───── INPUT DATA

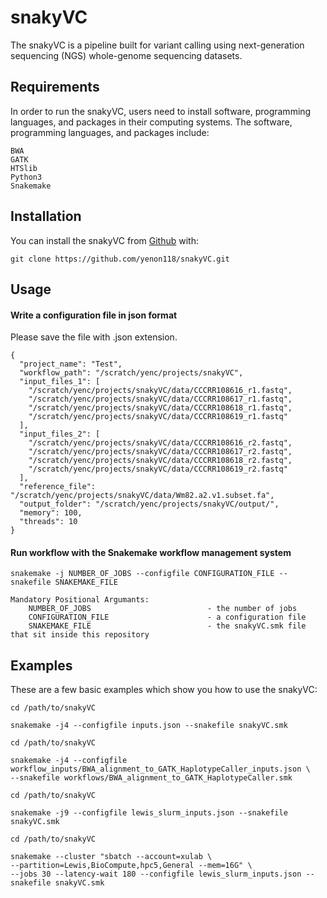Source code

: # snakyVC

<!-- badges: start -->
<!-- badges: end -->

The snakyVC is a pipeline built for variant calling using next-generation sequencing (NGS) whole-genome sequencing datasets.

## Requirements

In order to run the snakyVC, users need to install software, programming languages, and packages in their computing systems.
The software, programming languages, and packages include: 

```
BWA
GATK
HTSlib
Python3
Snakemake
``` 

## Installation

You can install the snakyVC from [Github](https://github.com/yenon118/snakyVC.git) with:

```
git clone https://github.com/yenon118/snakyVC.git
```

## Usage

#### Write a configuration file in json format

Please save the file with .json extension.

```
{
  "project_name": "Test",
  "workflow_path": "/scratch/yenc/projects/snakyVC",
  "input_files_1": [
    "/scratch/yenc/projects/snakyVC/data/CCCRR108616_r1.fastq",
    "/scratch/yenc/projects/snakyVC/data/CCCRR108617_r1.fastq",
    "/scratch/yenc/projects/snakyVC/data/CCCRR108618_r1.fastq",
    "/scratch/yenc/projects/snakyVC/data/CCCRR108619_r1.fastq"
  ],
  "input_files_2": [
    "/scratch/yenc/projects/snakyVC/data/CCCRR108616_r2.fastq",
    "/scratch/yenc/projects/snakyVC/data/CCCRR108617_r2.fastq",
    "/scratch/yenc/projects/snakyVC/data/CCCRR108618_r2.fastq",
    "/scratch/yenc/projects/snakyVC/data/CCCRR108619_r2.fastq"
  ],
  "reference_file": "/scratch/yenc/projects/snakyVC/data/Wm82.a2.v1.subset.fa",
  "output_folder": "/scratch/yenc/projects/snakyVC/output/",
  "memory": 100,
  "threads": 10
}
```

#### Run workflow with the Snakemake workflow management system

```
snakemake -j NUMBER_OF_JOBS --configfile CONFIGURATION_FILE --snakefile SNAKEMAKE_FILE

Mandatory Positional Argumants:
    NUMBER_OF_JOBS                          - the number of jobs
    CONFIGURATION_FILE                      - a configuration file
    SNAKEMAKE_FILE                          - the snakyVC.smk file that sit inside this repository 
```

## Examples

These are a few basic examples which show you how to use the snakyVC:

```
cd /path/to/snakyVC

snakemake -j4 --configfile inputs.json --snakefile snakyVC.smk
```

```
cd /path/to/snakyVC

snakemake -j4 --configfile workflow_inputs/BWA_alignment_to_GATK_HaplotypeCaller_inputs.json \
--snakefile workflows/BWA_alignment_to_GATK_HaplotypeCaller.smk
```

```
cd /path/to/snakyVC

snakemake -j9 --configfile lewis_slurm_inputs.json --snakefile snakyVC.smk
```

```
cd /path/to/snakyVC

snakemake --cluster "sbatch --account=xulab \
--partition=Lewis,BioCompute,hpc5,General --mem=16G" \
--jobs 30 --latency-wait 180 --configfile lewis_slurm_inputs.json --snakefile snakyVC.smk
```

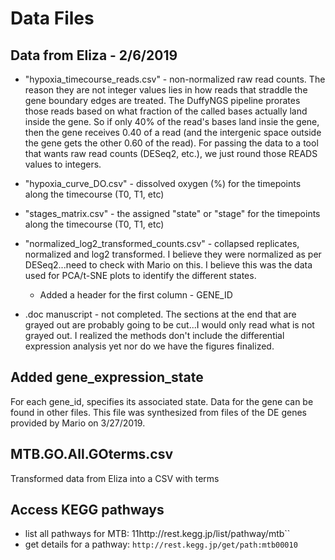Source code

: # Data Files

## Data from Eliza - 2/6/2019

- "hypoxia\_timecourse\_reads.csv" - non-normalized raw read counts. The reason they are not integer values lies in how reads that straddle the gene boundary edges are treated. The DuffyNGS pipeline prorates those reads based on what fraction of the called bases actually land inside the gene. So if only 40% of the read's bases land insie the gene, then the gene receives 0.40 of a read (and the intergenic space outside the gene gets the other 0.60 of the read). For passing the data to a tool that wants raw read counts (DESeq2, etc.), we just round those READS values to integers.

- "hypoxia\_curve\_DO.csv" - dissolved oxygen (%) for the timepoints along the timecourse (T0, T1, etc)

- "stages\_matrix.csv" - the assigned "state" or "stage" for the timepoints along the timecourse (T0, T1, etc)

- "normalized\_log2\_transformed\_counts.csv" - collapsed replicates, normalized and log2 transformed. I believe they were normalized as per DESeq2...need to check with Mario on this. I believe this was the data used for PCA/t-SNE plots to identify the different states.
   - Added a header for the first column - GENE\_ID

- .doc manuscript - not completed. The sections at the end that are grayed out are probably going to be cut...I would only read what is not grayed out. I realized the methods don't include the differential expression analysis yet nor do we have the figures finalized.

## Added gene\_expression\_state
For each gene\_id, specifies its associated state. Data for the gene
can be found in other files.
This file was synthesized from files of the DE genes provided
by Mario on 3/27/2019.

## MTB.GO.All.GOterms.csv
Transformed data from Eliza into a CSV with terms

## Access KEGG pathways
- list all pathways for MTB: 11http://rest.kegg.jp/list/pathway/mtb``
- get details for a pathway: ``http://rest.kegg.jp/get/path:mtb00010``
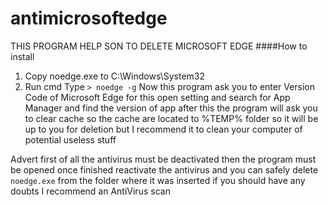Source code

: # antimicrosoftedge
THIS PROGRAM HELP SON TO DELETE MICROSOFT EDGE
####How to install
1. Copy noedge.exe to C:\Windows\System32
2. Run cmd
Type
`> noedge -g`
Now this program ask you to enter Version Code of Microsoft Edge for this open setting and search for App Manager and find the version of app
after this the program will ask you to clear cache so the cache are located to %TEMP% folder so it will be up to you for deletion but I recommend it to clean your computer of potential useless stuff

Advert
first of all the antivirus must be deactivated then the program must be opened once finished reactivate the antivirus and you can safely delete `noedge.exe` from the folder where it was inserted if you should have any doubts I recommend an AntiVirus scan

──────────

PROBLEM TO WORK ON. Please give a count of the lines in the records where the word "timepoints" occurs, with nothing besides it.

EXERCISE ANSWER. 2